Penumpasan pemberontakan Permesta sangatlah berat karena terdapat intervensi pihak asing yang membantu pemberontakan tersebut
Untuk lebih detailnya, yuk pahami penjelasan berikut:
Proklamasi PRRI yang diumumkan pada 15 Februari 1958 di Padang rupanya mendapat sambutan dari Indonesia bagian timur. Dalam rapat-rapat raksasa yang diselenggarakan di beberapa tempat di daerah tersebut, KOMSUT (Komando Daerah Militer Sulawesi Utara dan Tengah), yaitu Kolonel DJ. Somba mengeluarkan pemyataan, bahwa sejak 17 Februari 1958 wilayah Sulawesi Utara dan Tengah menyatakan memutuskan hubungan dengan pemerintah pusat serta Pemerintah Revolusioner Republik Indonesia (PRRI).
Terhadap pemberontakan Permesta, pemerintah tidak ragu-ragu untuk bertindak.

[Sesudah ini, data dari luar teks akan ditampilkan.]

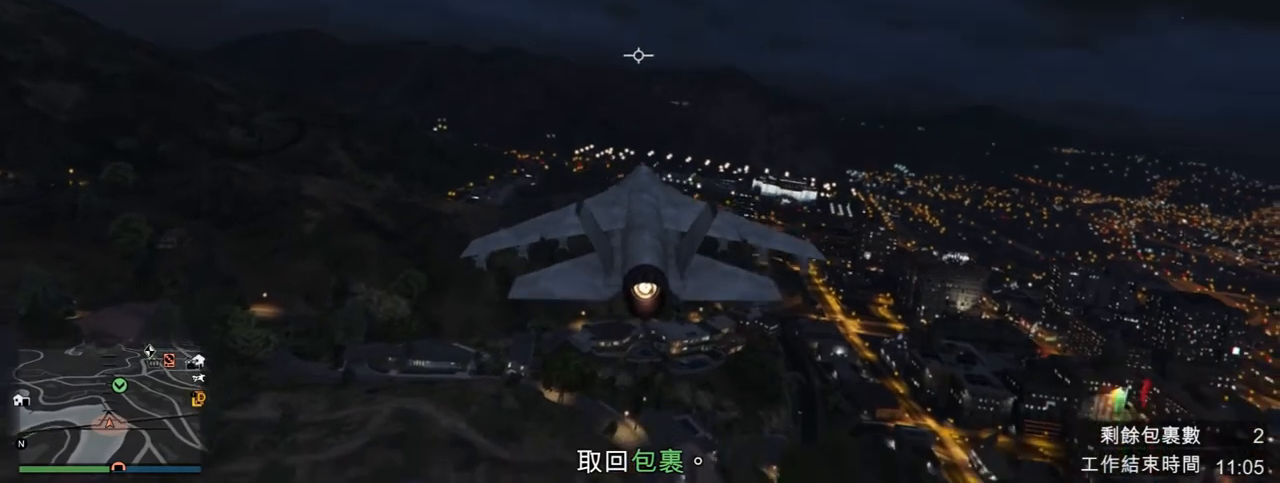
{"keys": ["a"], "mouse": [], "events": [[33, "s", "up"], [300, "a", "down"]]}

KSAD sebagai penguasa perang pusat memecat Somba dan Mayor Runturambi, sedangkan batalyon yang berada di bawah KDMSUT termasuk dinas jawaban, wewenang komandannya diserahkan kepada "Komando Antar Daerah Indonesia Timur" (KOANDAlT).

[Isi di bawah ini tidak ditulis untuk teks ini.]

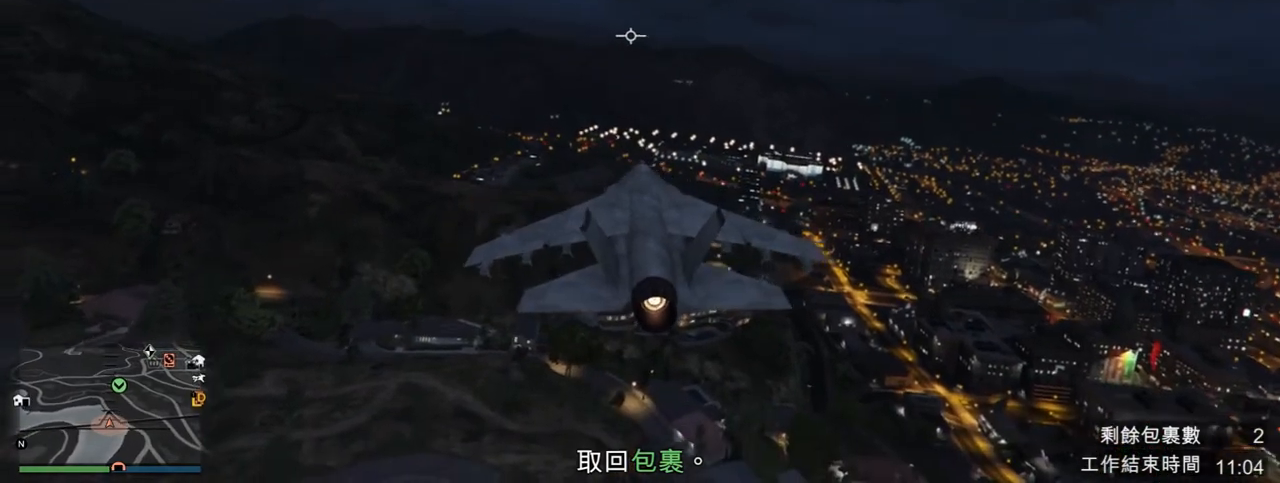
{"keys": ["num8", "s"], "mouse": [], "events": [[200, "a", "up"], [333, "s", "down"], [433, "num8", "down"]]}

Untuk menghadapi aksi Permesta, dilancarkan Operasi Merdeka di bawah pimpinan Letnan Kolonel Rukminto Hendraningrat. Operasi tersebut terdiri dari beberapa bagian yang dinamakan sebagai Operasi Sapta Marga. Meskipun pada akhirnya pemberontakan tersebut dapat ditumpaskan, akan tetapi proses penumpasan pemberontakan tersebut sangatlah menyulitkan sebab para pemberontak rupanya memiliki persenjataan yang modern, seperti pesawat B-26, pesawat pemburu Mustang, dan persenjataan api lainnya. Setelah ditelusuri, temyata Permesta mendapat bantuan dari pihak asing, terbukti dengan ditembak jatuhnya pesawat yang dikemudikan oleh AL. Pope, warga negara Amerika Serikat, pada 18 Mei 1958 di kota Ambon.